Dan Stone is Professor of Modern History and Director of the Holocaust Research Institute at Royal Holloway, University of London, where he has taught since 1999. Prior to that, he was a Junior Research Fellow at New College, Oxford.


Summary

Dan Stone tells the story of the last great unknown archive of Nazism, the International Tracing Service. Set up by the Allies at the end of World War II, the ITS has worked until today to find missing persons and to aid survivors with restitution claims or to reunite them with loved ones. From retracing the steps of the 'death marches' with the aim of discovering the burial sites of those murdered across the towns and villages of Central Europe, to knocking on doors of German foster homes to find the children of forced labourers, Fate Unknown uncovers the history of this remarkable archive and its more than 30 million documents.

Under the leadership of the International Committee of the Red Cross, the tracing service became one of the most secretive of postwar institutions, unknown even to historians of the period. Delving deeply into the archival material, Stone examines the little-known sub-camps and, after the war, survivors' experience of displaced persons' camps, bringing to life remarkable stories of tracing. Fate Unknown combs the archives to reveal the real horror of the Holocaust by following survivors' horrific journeys through the Nazi camp system and its aftermath.

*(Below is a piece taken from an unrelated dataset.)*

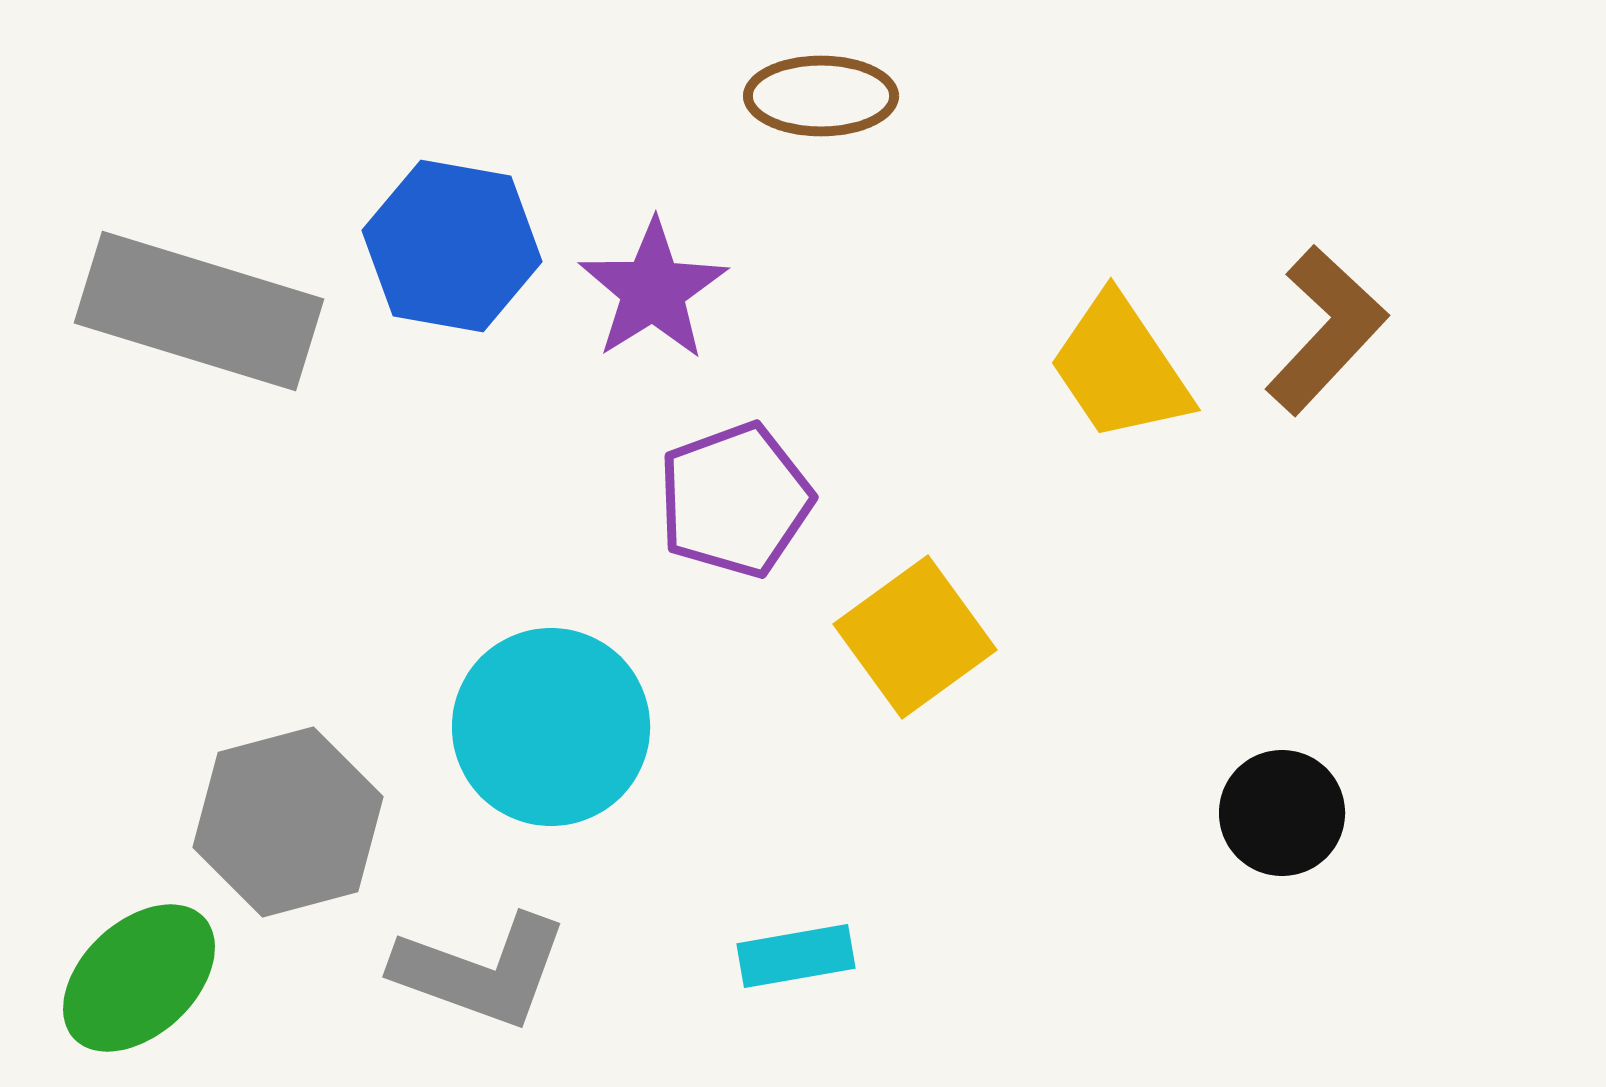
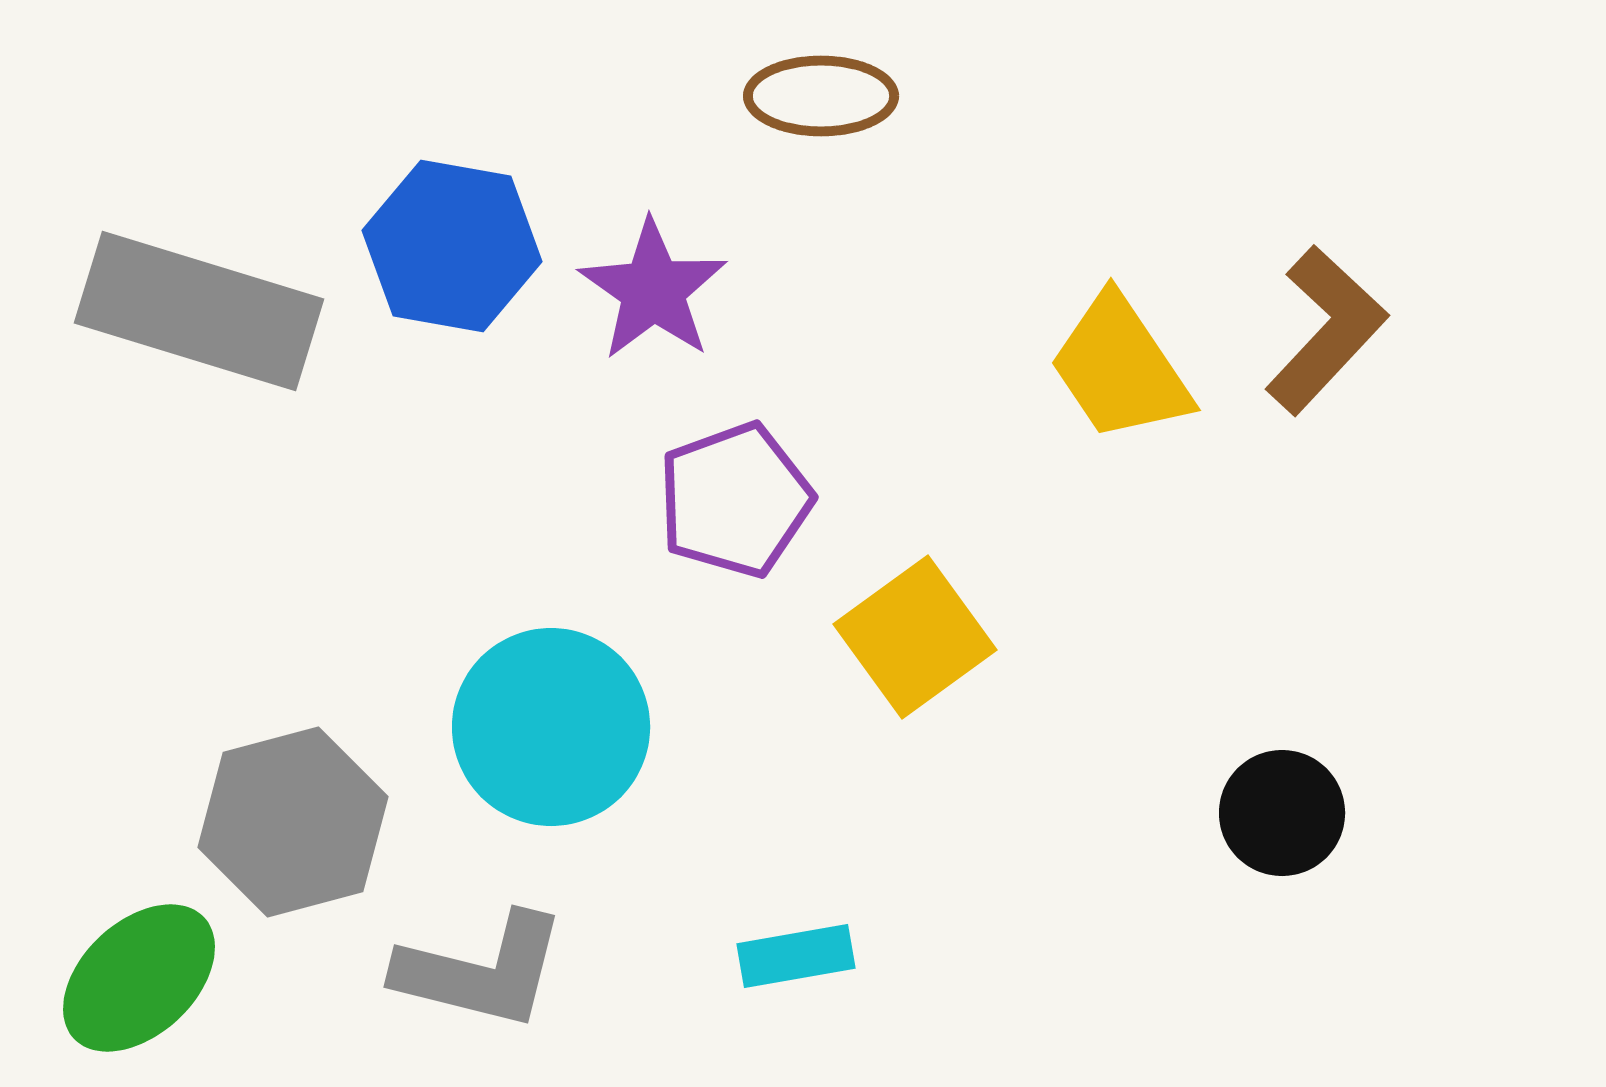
purple star: rotated 5 degrees counterclockwise
gray hexagon: moved 5 px right
gray L-shape: rotated 6 degrees counterclockwise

The postwar period was an age of shortage of resources, bitterness, and revenge. Yet the ITS tells a different story: of international collaboration, of commitment to justice, and of helping survivors and their relatives in the context of Cold War suspicion. These stories speak to a remarkable attempt by the ITS, before the Holocaust was a matter of worldwide interest, to carry out a programme of ethical repair and to counteract some of the worst effects of the Nazis' crimes.

Additional text

It is essential reading for scholars of German-occupied Europe and the Holocaust who are looking for new avenues of research. Genealogists will also benefit from the overview of the archive and the introduction to various collections within it.